In this paper, our purpose has been to climb out of the box
to think in new ways about the perceptual basis of human interaction with vast
and diverse data sources . What we are proposing is far outside the normative
realm of how to construct interfaces and represent information. Thinking in these ways will require
potential users to understand the challenge which confronts them in this time
of intelligence gathering. Without
pushing the boundaries of what can count as an acceptable means for accessing
information and making decisions based upon it, unrealized possibilities to
help go unseen. We are aiming towards a
new kind of perceptually based literacy to aid any process of high quantity,
high performance interaction with information.

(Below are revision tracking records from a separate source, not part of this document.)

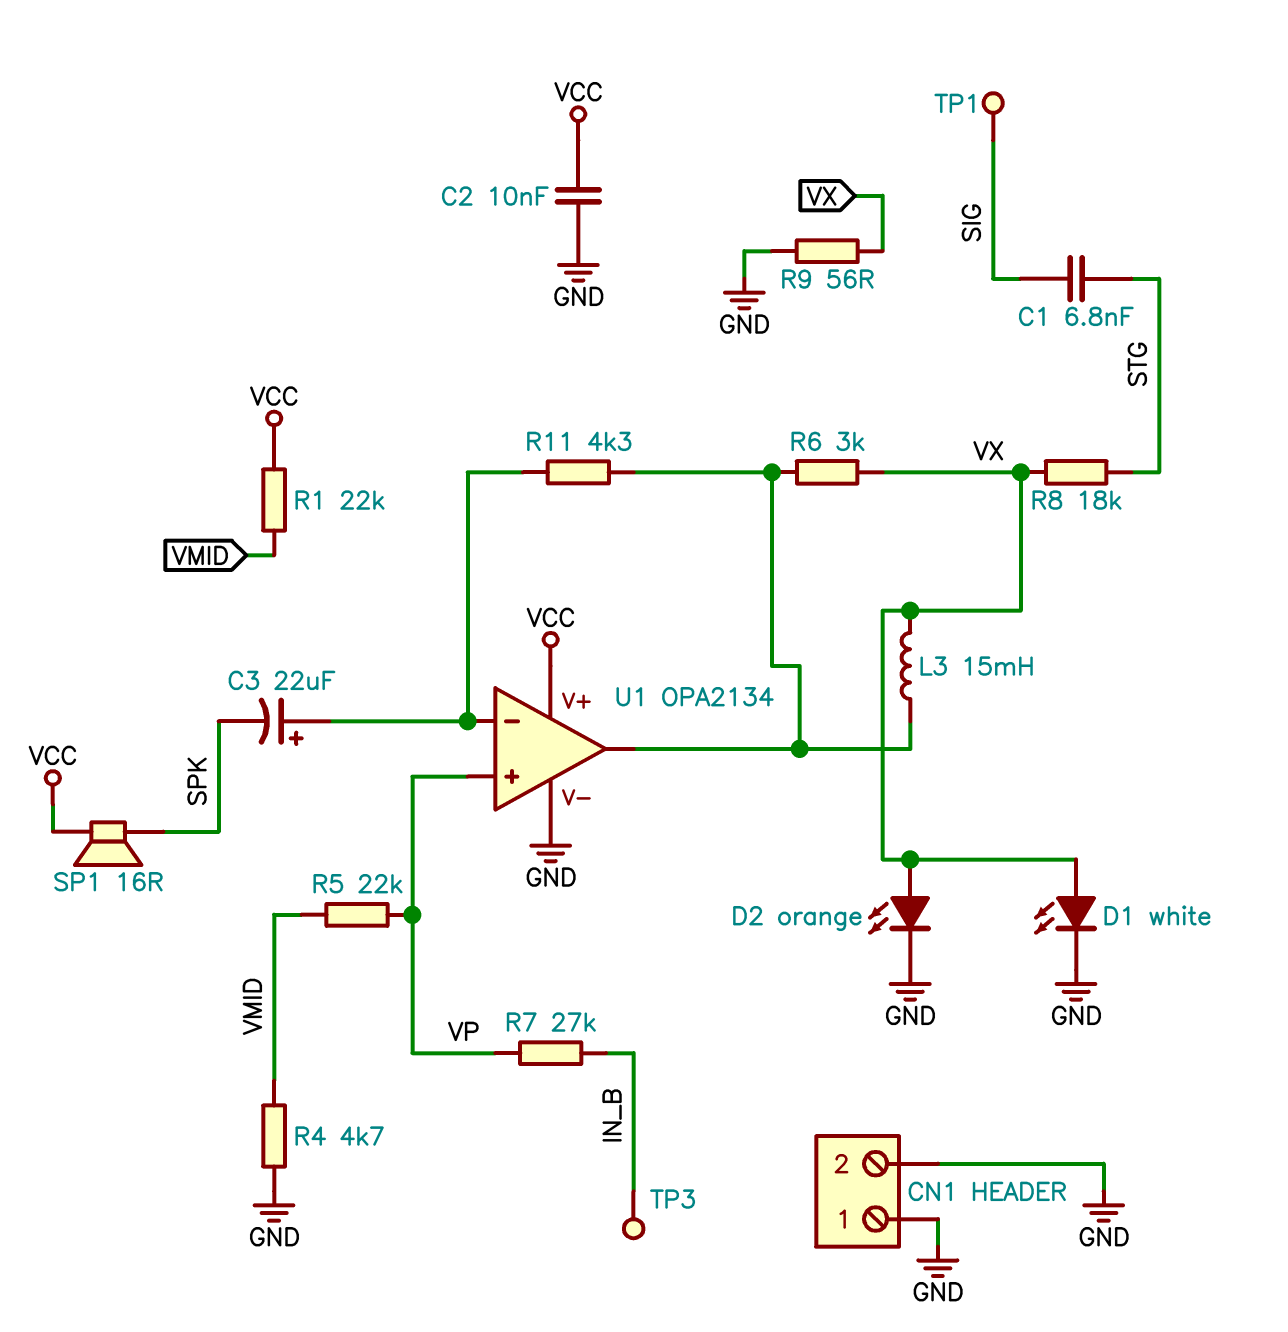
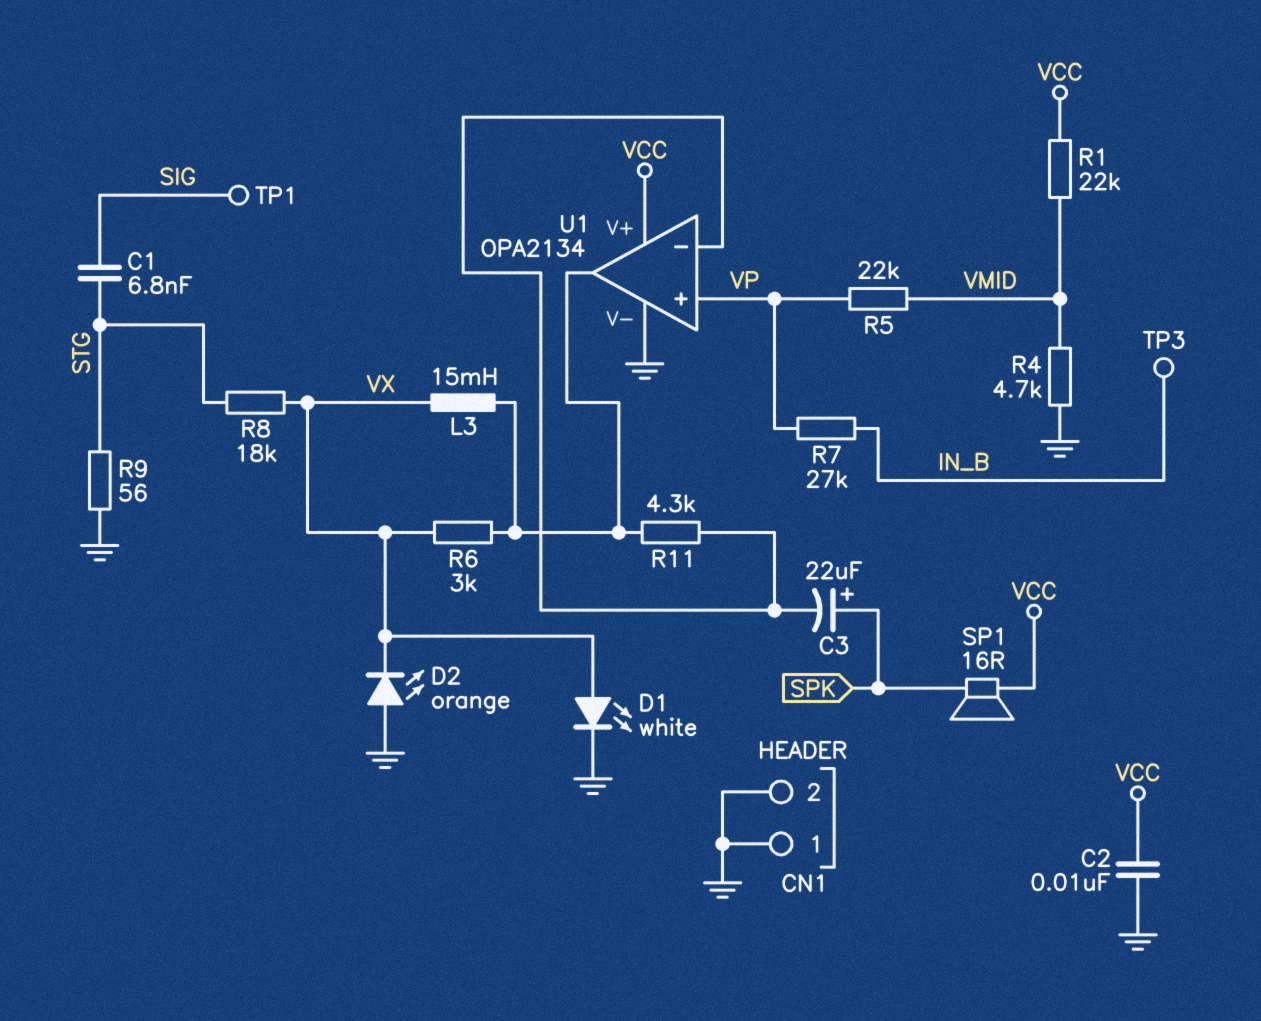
C3: 22uF (plus U1/in-, minus SPK) -> 22uF (plus SPK, minus U1/in-)
D2: LED orange (A VX, K GND) -> LED orange (A GND, K VX)
R9: 56 (GND, VX) -> 56 (GND, STG)

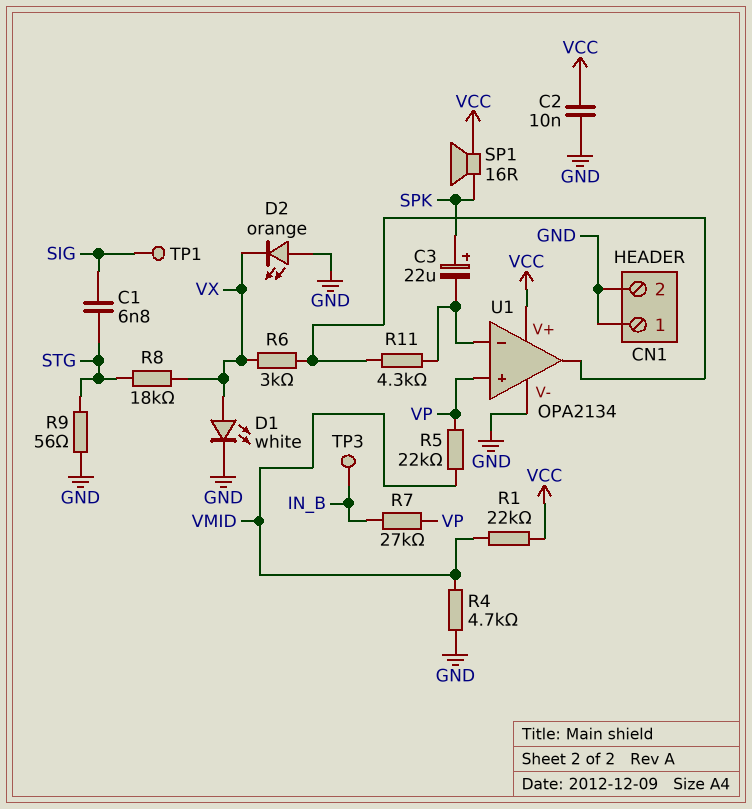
L3: 15mH (U1/out, VX) -> none

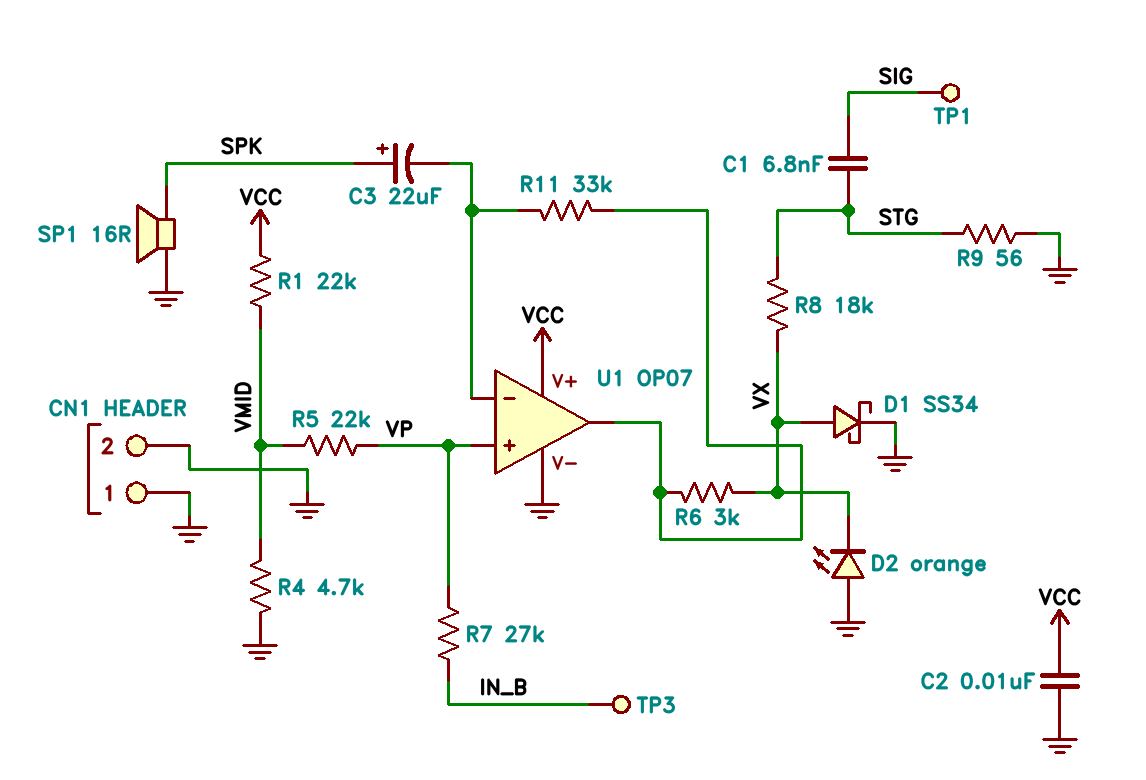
D1: LED white (A VX, K GND) -> schottky SS34 (A VX, K GND)
R11: 4.3k (U1/in-, U1/out) -> 33k (U1/in-, U1/out)
SP1: speaker 16R (SPK, VCC) -> speaker 16R (GND, SPK)
U1: OPA2134 -> OP07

Arriving at this place in our thinking has been the result of conceptual cross linking based on a desire
for both a flexibility of functionality and massively enhanced perceptual
dimensionality. The perceptualization
environment is a representational knowledge matrix which addresses the problem
of the insufficient language structures we currently use in digital
communications. The new language we are
working on will no doubt lead to a kind of perceptual cross pollination in the
different realms where this technology is eventually applied. Our desire is to be funded in sufficient
measure to construct a robust prototype which collects data from sensors, human
input, and databases and turns it into “sentences” in our new perceptual
languages.
[1] Given that the ultimate output to the user will eventually be multisensory.
[2] The human-information interface environment is a two-sided system. One half is comprised of all those elements by which diverse information is presented to the user and comprises the perceptual aspect of the system. The other half is comprised of all those elements by which the user then issues commands into the system based upon the information s/he has perceived and cognized. This is the expressional aspect of the system and will be articulated in later papers. Presently, the urgent need is for highly innovative technologies for rendering/representing information to the user as the human perceptual aspect of intelligence gathering has been severely neglected.
[3] Or an emergency medical user, or any other user.